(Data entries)
___

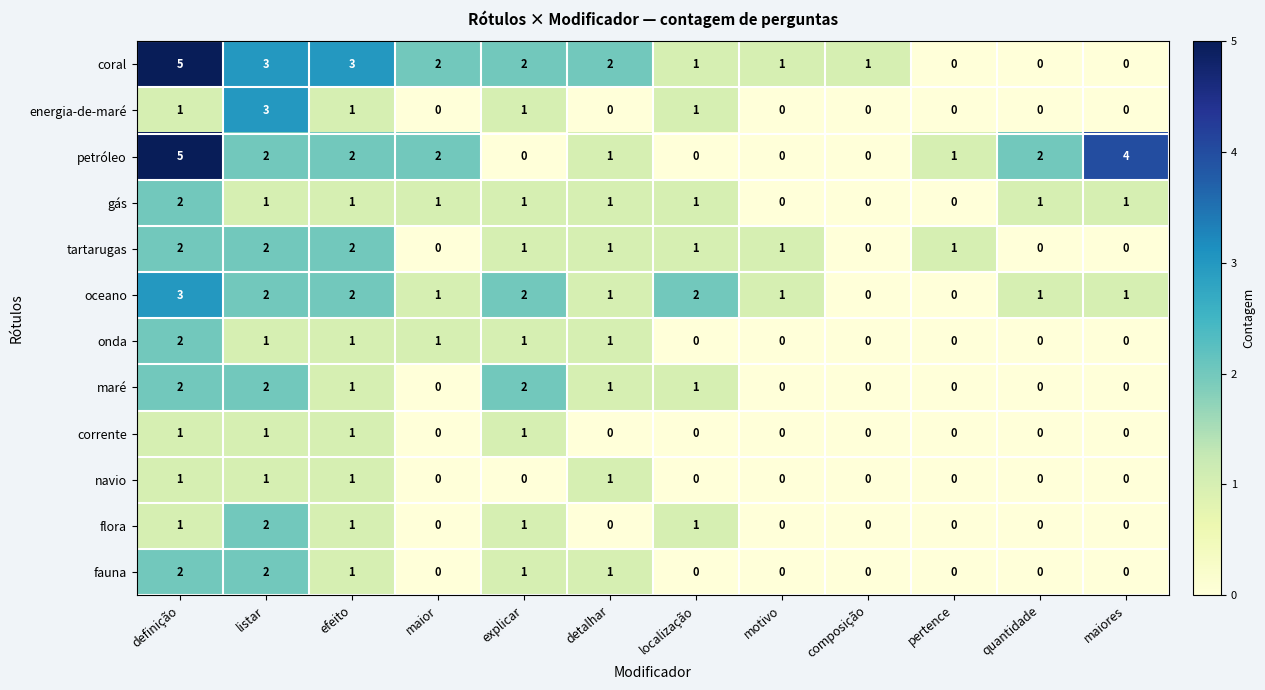

What is the total value across all series at efeito?

17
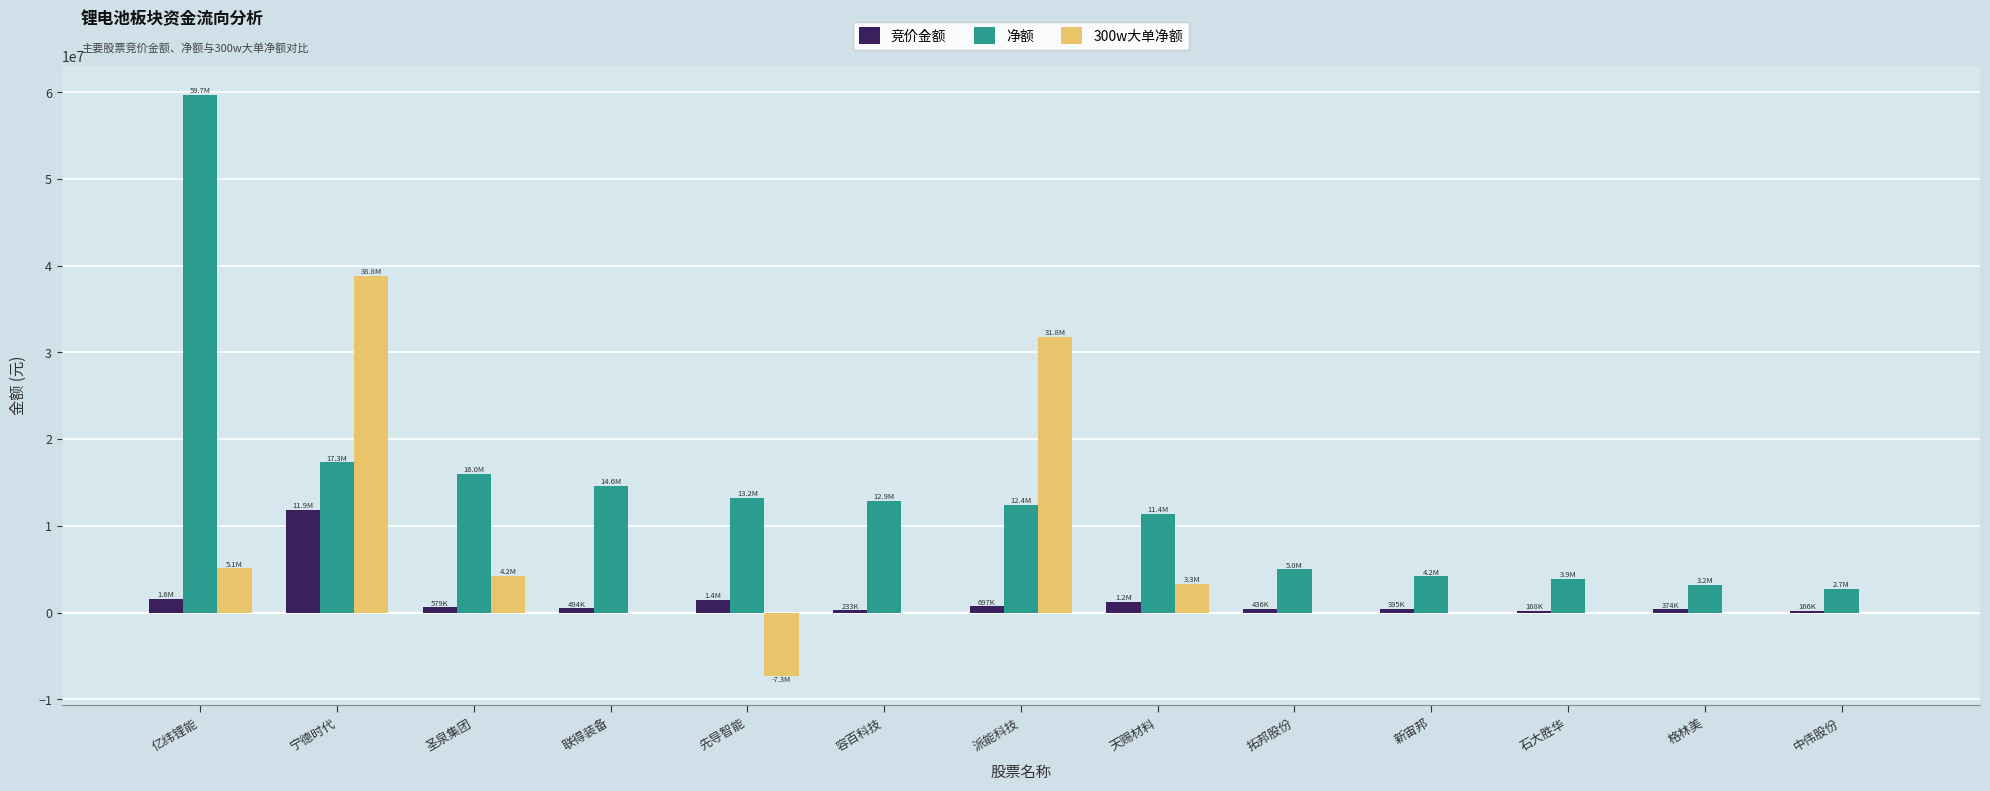

Is the value of 竞价金额 at 联得装备 greater than the value of 净额 at 派能科技?

No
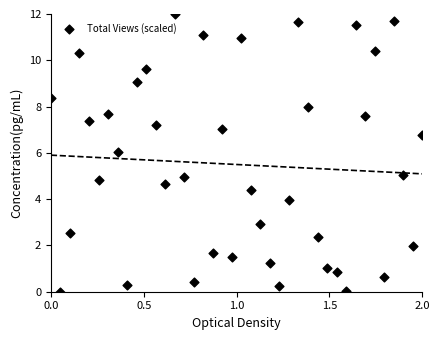

What is the range of Y values (max minus min)?

12.0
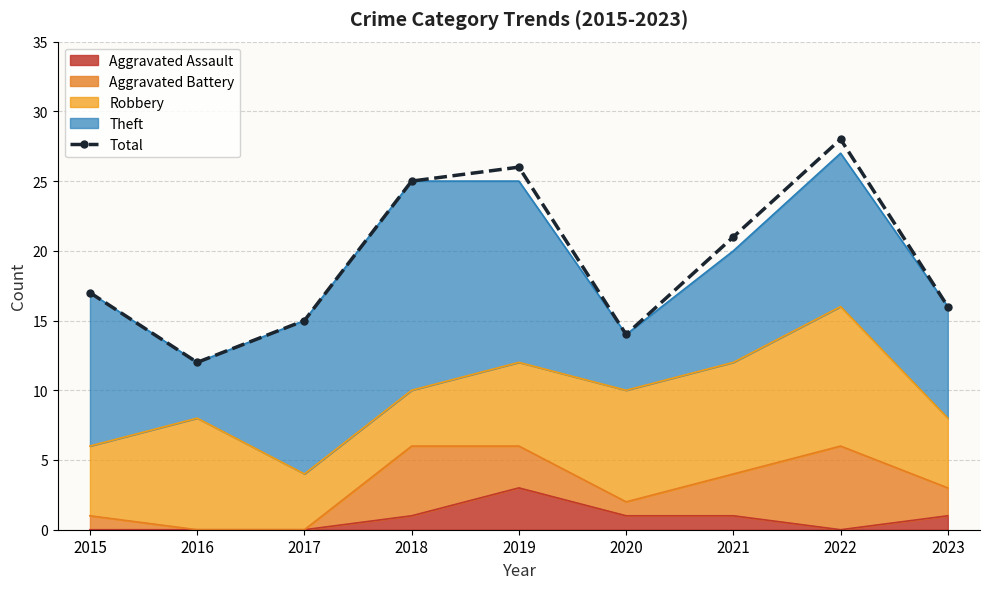

What value does the data have at 2020, to the nearest 10?

10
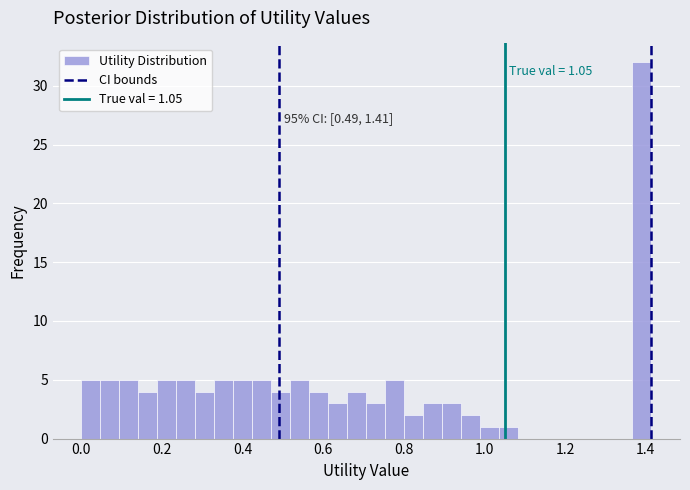

Read against the x-axis, roughly where is the centre of the tallest bar?

1.40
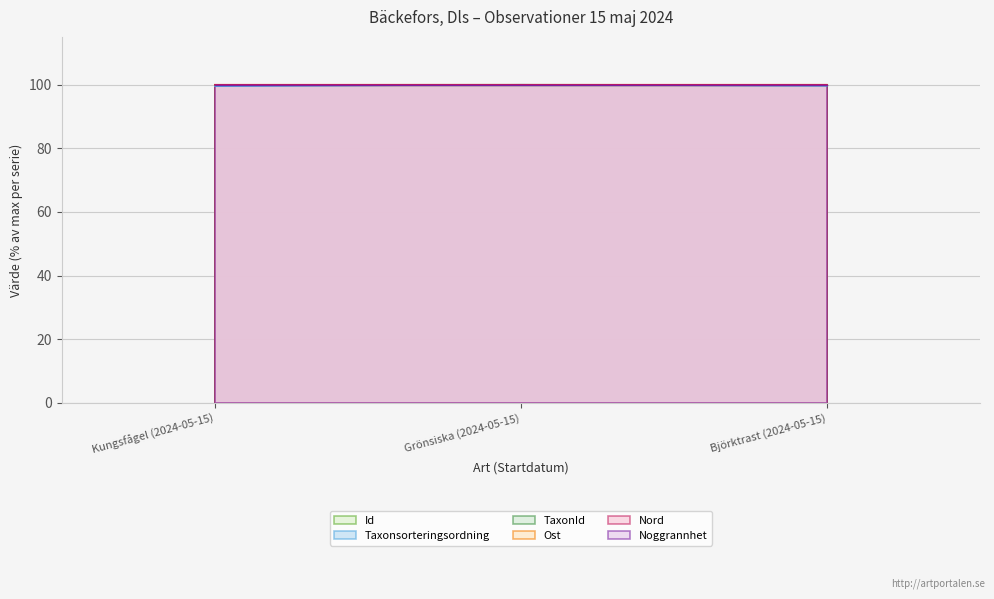

What is the label of the 3rd point from the right?

Kungsfågel (2024-05-15)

___

Output every line of the items above as a Markdown table with the columns "Row" and "Line", numbering the rows and skipping blank lines. Leave the pictures out.

| Row | Line |
|---|---|
| 1 | What is the total value across all series at efeito? |
| 2 | 17 |
| 3 | Is the value of 竞价金额 at 联得装备 greater than the value of 净额 at 派能科技? |
| 4 | No |
| 5 | What is the range of Y values (max minus min)? |
| 6 | 12.0 |
| 7 | What value does the data have at 2020, to the nearest 10? |
| 8 | 10 |
| 9 | Read against the x-axis, roughly where is the centre of the tallest bar? |
| 10 | 1.40 |
| 11 | What is the label of the 3rd point from the right? |
| 12 | Kungsfågel (2024-05-15) |